Listed records
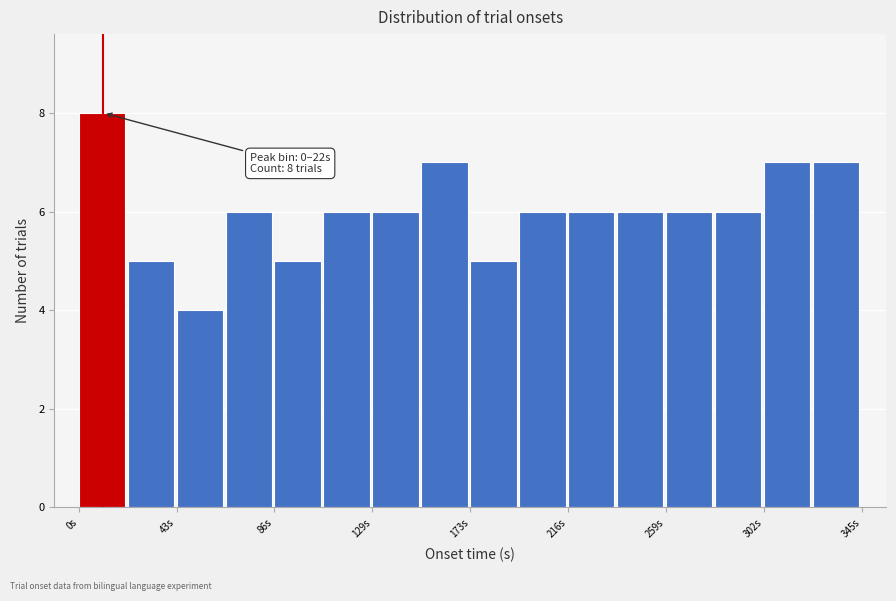

Over which range of the x-axis is the bar tallest?

0 to 20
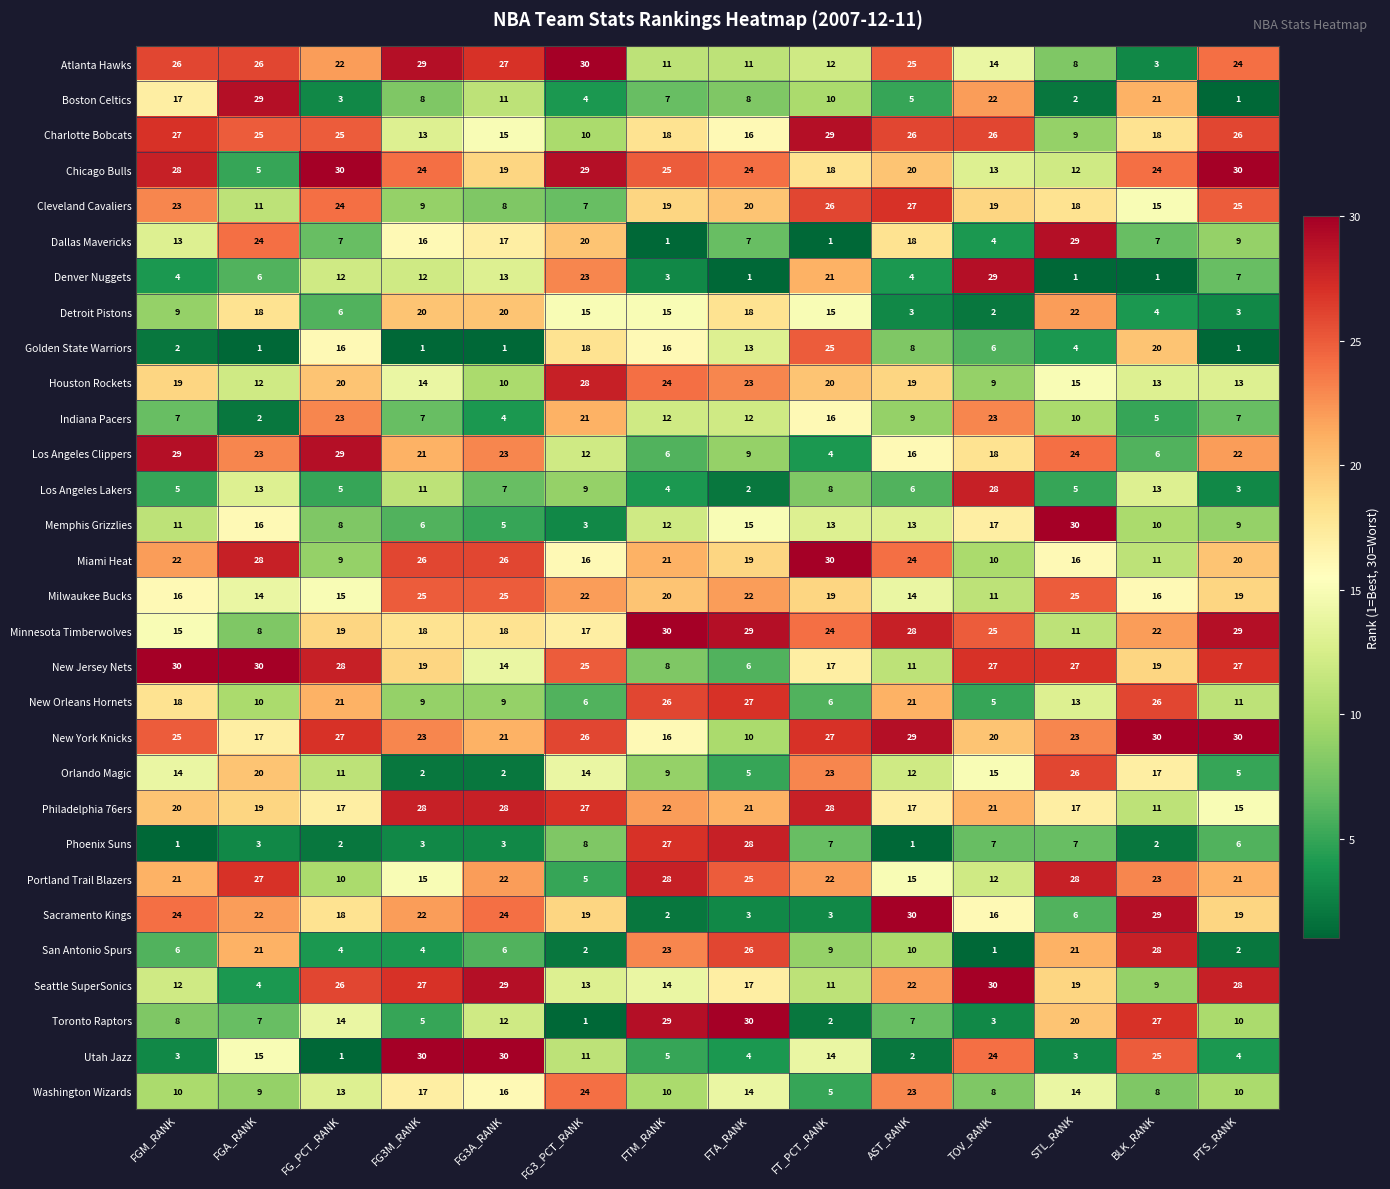

What is the difference between the highest and lowest values at FT_PCT_RANK?

29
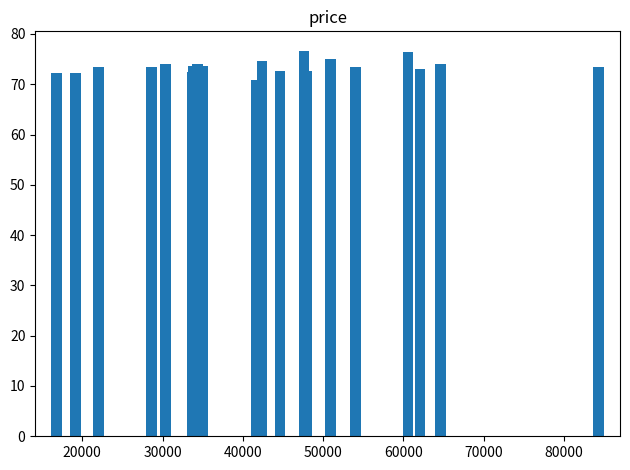

What is the difference between the maximum and second lowest values?

4.4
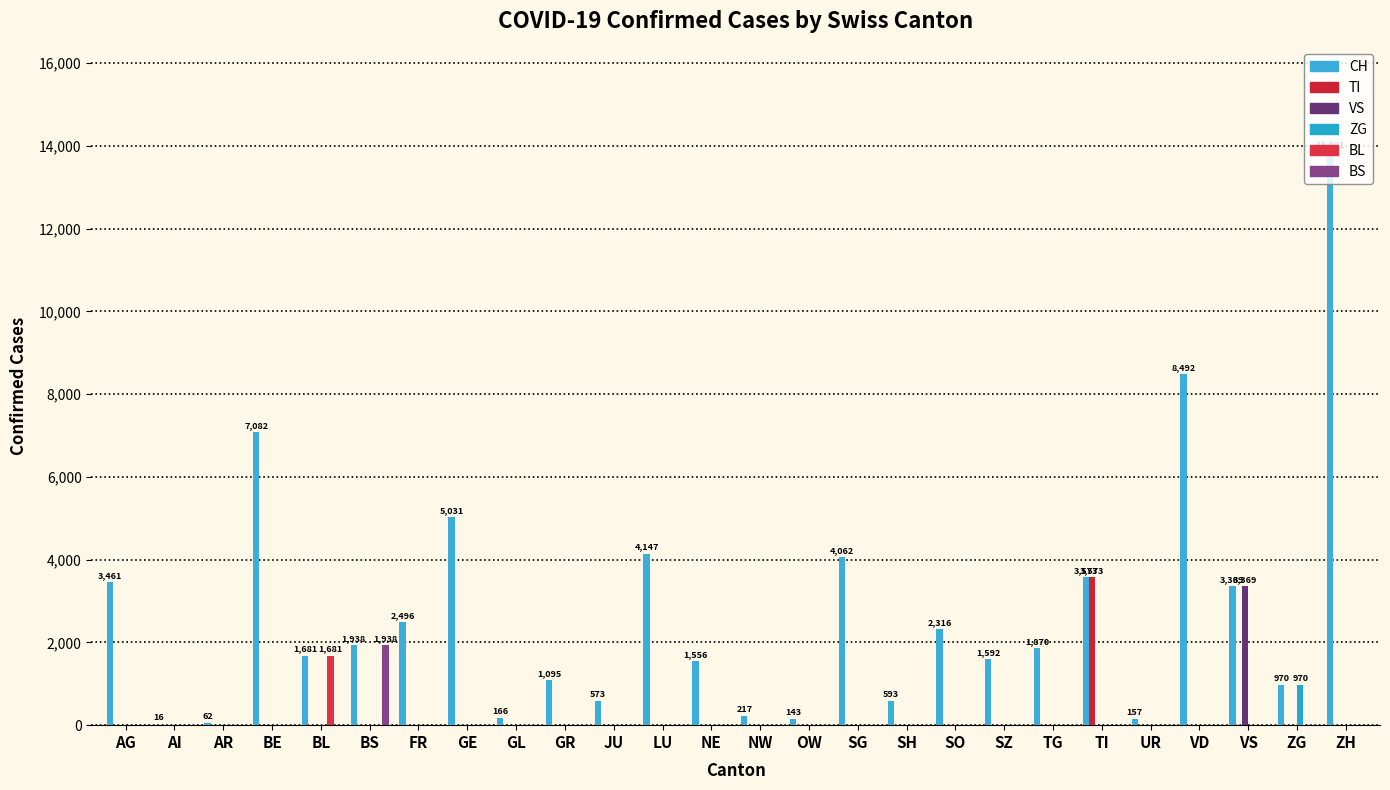

What position from the right is BL?

22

Directive
Pull out every one of the lines above that contains the word "What". Case counts.

Response
What is the difference between the highest and lowest values at FT_PCT_RANK?
What is the difference between the maximum and second lowest values?
What position from the right is BL?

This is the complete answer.